# Estratto fornito
Stesso vale per gli obiettivi in materia di occupazione e istruzione, che
non dicono gran che sulla qualità dei posti occupati o sui livelli o sull’adeguatezza
delle competenze acquisite. Peraltro le medie nazionali o a livello dell’UE
celano spesso variazioni di età, genere o regionali molto significative.
Per poter interpretare gli obiettivi e la reale situazione negli Stati
membri sono quindi necessari indicatori complementari, analisi più
specifiche e informazioni qualitative. Non si deve poi perdere di vista
che alcuni obiettivi – come quelli in materia di istruzione – sono più
prettamente di pertinenza dei pubblici poteri, mentre altri – come l’occupazione
o la spesa R&S – riflettono tendenze economiche più ampie.
Gli obiettivi
principali presentano, tuttavia, una serie di chiari vantaggi:
illustrano i cambiamenti dinamici promossi
dalla strategia Europa 2020. Sebbene l’UE non manchi di indicatori, questi
obiettivi specifici hanno messo a fuoco le tre dimensioni della crescita
intelligente, sostenibile e inclusiva proprie del modello auspicato dalla
strategia. In tal senso gli obiettivi tracciano la direzione di lungo
termine lungo la quale sostenere il futuro dell’Europa e fungono da
parametri di riferimento per orientare l’azione politica. Si tratta
inoltre di obiettivi strettamente interdipendenti e complementari, per cui
i progressi in un senso alimentano quelli nell’altro;
fungono da ancoraggio strategico. Come si
può vedere dai documenti allegati, gli Stati membri hanno tradotto gli
obiettivi dell’Unione in obiettivi nazionali. La loro esistenza permette
di mettere a confronto e incrociare temi e paesi, anche se la loro
pubblicizzazione e il livello di ambizione variano da un paese all’altro.

# Dati elencati

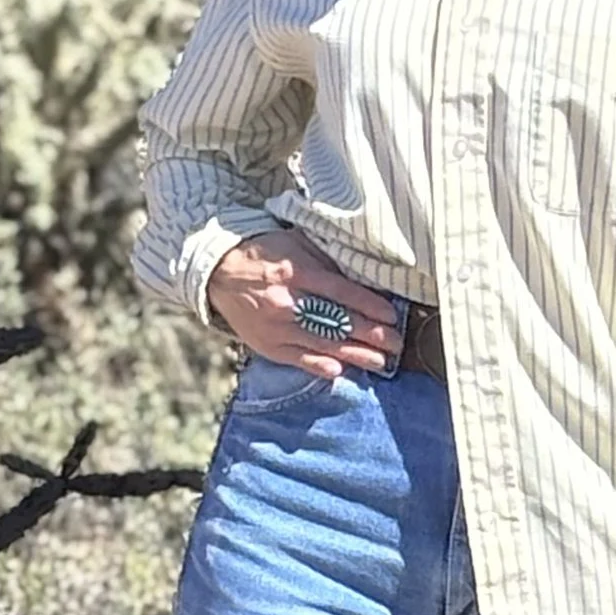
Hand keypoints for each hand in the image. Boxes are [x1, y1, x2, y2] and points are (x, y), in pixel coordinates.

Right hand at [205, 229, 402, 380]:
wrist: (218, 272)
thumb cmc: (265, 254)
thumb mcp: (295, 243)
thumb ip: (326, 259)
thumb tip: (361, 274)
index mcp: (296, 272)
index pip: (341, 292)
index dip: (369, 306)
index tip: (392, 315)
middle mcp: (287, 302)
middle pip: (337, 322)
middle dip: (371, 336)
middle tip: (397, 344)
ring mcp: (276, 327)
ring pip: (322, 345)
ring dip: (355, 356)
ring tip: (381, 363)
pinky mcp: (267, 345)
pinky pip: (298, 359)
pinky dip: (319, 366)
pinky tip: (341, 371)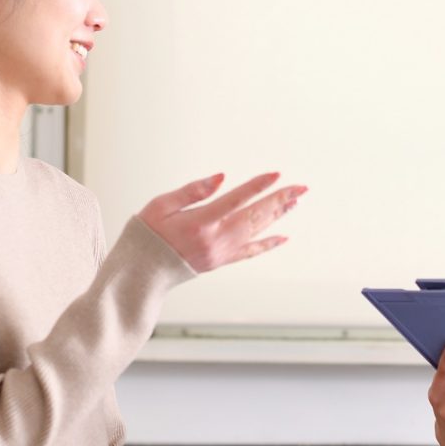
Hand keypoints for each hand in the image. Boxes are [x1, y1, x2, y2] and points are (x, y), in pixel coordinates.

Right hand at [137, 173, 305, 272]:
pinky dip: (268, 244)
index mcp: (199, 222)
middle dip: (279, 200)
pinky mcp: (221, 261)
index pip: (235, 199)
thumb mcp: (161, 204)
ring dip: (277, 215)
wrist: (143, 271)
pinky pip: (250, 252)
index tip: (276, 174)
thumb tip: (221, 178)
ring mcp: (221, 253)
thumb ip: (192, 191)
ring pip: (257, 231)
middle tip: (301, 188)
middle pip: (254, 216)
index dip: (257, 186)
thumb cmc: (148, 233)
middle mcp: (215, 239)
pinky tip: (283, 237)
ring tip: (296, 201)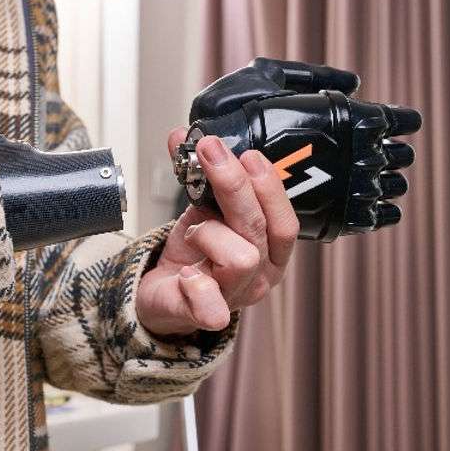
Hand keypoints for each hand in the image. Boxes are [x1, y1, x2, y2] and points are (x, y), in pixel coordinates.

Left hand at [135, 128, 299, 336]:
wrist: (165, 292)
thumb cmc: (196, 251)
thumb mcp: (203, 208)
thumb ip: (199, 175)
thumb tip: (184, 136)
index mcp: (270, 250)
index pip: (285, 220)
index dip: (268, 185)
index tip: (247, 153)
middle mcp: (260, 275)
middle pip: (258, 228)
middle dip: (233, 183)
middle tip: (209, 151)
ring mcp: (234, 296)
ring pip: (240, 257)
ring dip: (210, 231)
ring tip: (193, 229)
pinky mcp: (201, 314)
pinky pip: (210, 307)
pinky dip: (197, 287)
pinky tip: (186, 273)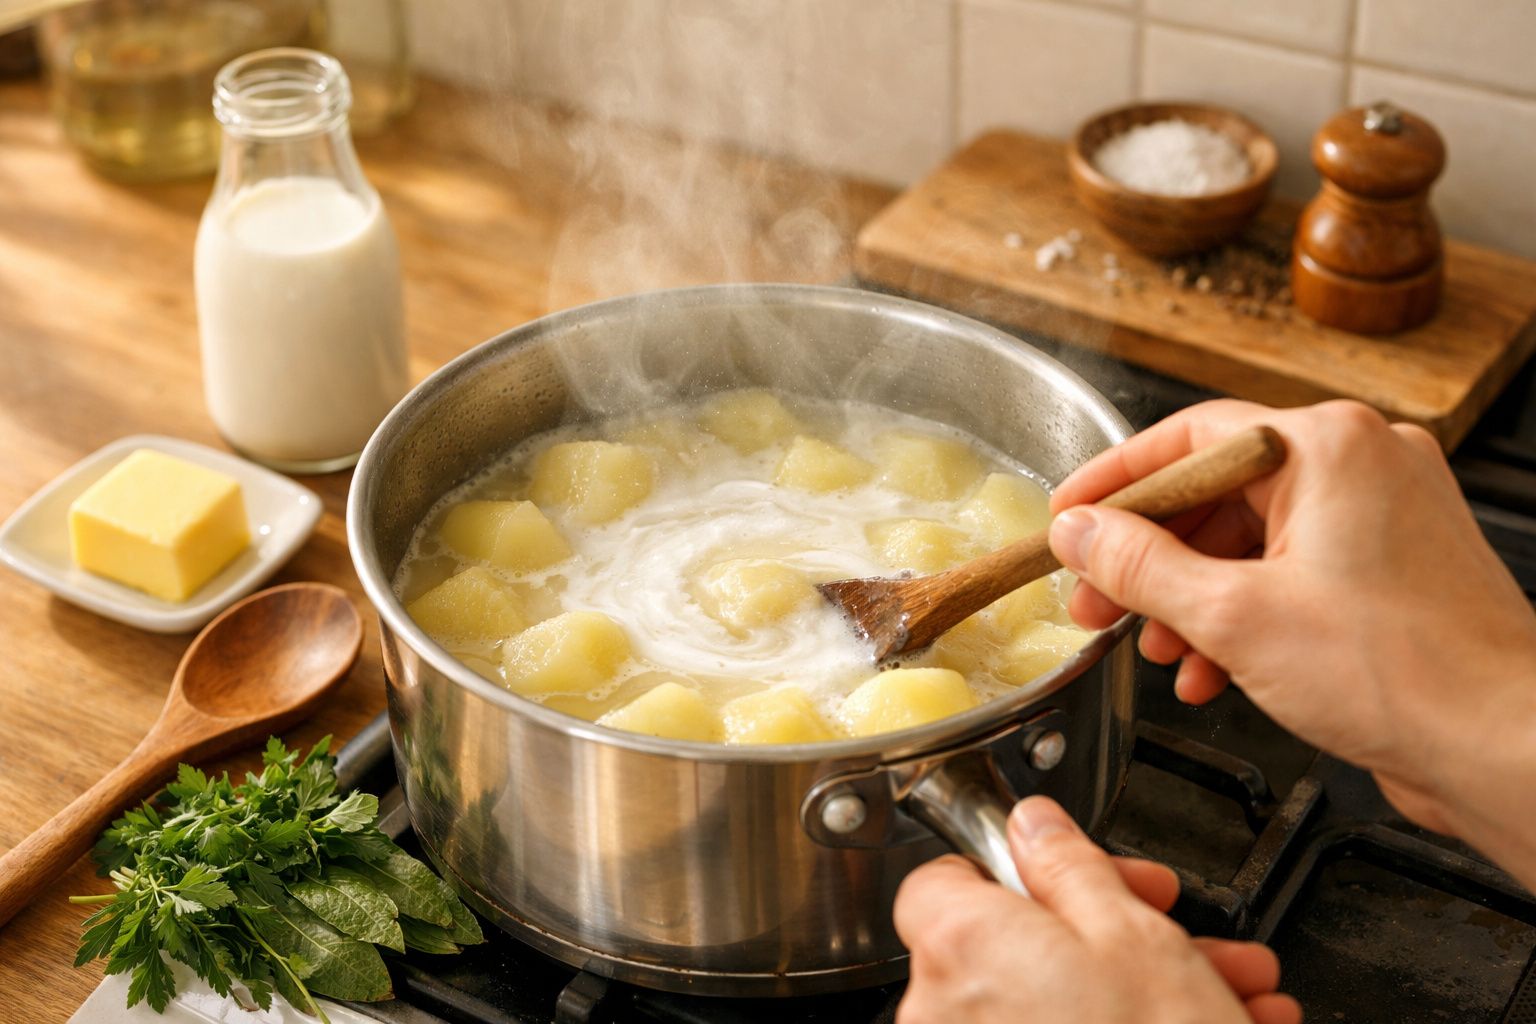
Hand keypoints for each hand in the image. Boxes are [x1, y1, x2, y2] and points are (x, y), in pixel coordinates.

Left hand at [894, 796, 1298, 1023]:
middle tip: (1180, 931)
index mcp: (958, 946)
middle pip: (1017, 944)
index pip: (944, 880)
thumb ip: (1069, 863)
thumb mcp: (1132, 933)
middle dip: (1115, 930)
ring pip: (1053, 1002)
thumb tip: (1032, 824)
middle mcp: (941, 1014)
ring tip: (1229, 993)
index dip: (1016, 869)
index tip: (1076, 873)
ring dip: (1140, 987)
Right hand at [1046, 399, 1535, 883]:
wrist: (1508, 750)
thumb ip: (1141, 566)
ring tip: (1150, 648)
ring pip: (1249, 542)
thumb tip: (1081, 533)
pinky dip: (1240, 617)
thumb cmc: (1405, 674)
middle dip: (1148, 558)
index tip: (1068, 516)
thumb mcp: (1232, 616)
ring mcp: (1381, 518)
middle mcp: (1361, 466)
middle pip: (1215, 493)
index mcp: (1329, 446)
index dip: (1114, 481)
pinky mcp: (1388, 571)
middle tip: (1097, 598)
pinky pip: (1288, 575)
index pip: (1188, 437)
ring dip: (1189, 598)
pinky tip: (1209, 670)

# Attività da svolgere
A. Rispondi a queste domande sul brano relativo agli obiettivi della strategia Europa 2020:
(i) Che cosa celano spesso le medie nazionali o a livello dell'UE?
(ii) Quali sono le tre dimensioni della crescita messe a fuoco dagli obiettivi specifici?
(iii) In che cosa gli Stati membri hanno tradotto gli obiettivi dell'Unione?
B. Prosegui il brano sugli obiettivi della strategia Europa 2020, partendo subito dopo l'ultima frase riportata.
I dati non servono per svolgere le attività.

# Risposte alle attività
A.
(i) Celano spesso variazioni di età, genere o regionali molto significative.
(ii) Le tre dimensioni sono la crescita intelligente, sostenibile e inclusiva.
(iii) Li hanno tradotti in obiettivi nazionali.

B.
Alcuni Stati membri (Belgio, Repubblica ceca, Germania, Spagna, Francia e
Lituania), per esempio, in aggiunta all’obiettivo occupazionale generale,
hanno deciso di fissare obiettivi nazionali per genere, ponendosi così
traguardi in termini di occupazione femminile. Gli obiettivi nazionali
però non sono sufficientemente ambiziosi per raggiungere cumulativamente l’ambizione
a livello dell’UE. Gli obiettivi contribuiscono peraltro a monitorare e
discutere i progressi a livello dell’UE; sono per esempio già stati
utilissimi per analizzare le raccomandazioni specifiche per paese e
discutere le priorità di programmazione dei fondi strutturali e di
investimento europei per il periodo 2014–2020 (si veda oltre);
sono facili da monitorare. I fatti e i dati connessi
agli obiettivi (come anche i numerosi indicatori collegati) sono messi a
disposizione da Eurostat, l’Ufficio statistico dell’Unione europea. L’esperienza
di altre istituzioni internazionali, come l’OCSE per i lavori sulla «qualità
di vita» o l’indagine PISA sull’alfabetizzazione, o ancora i lavori della
Banca mondiale sulla “facilità di fare impresa”, è anch’essa una riprova
di come un’analisi puntuale sia un’efficace strumento di comunicazione.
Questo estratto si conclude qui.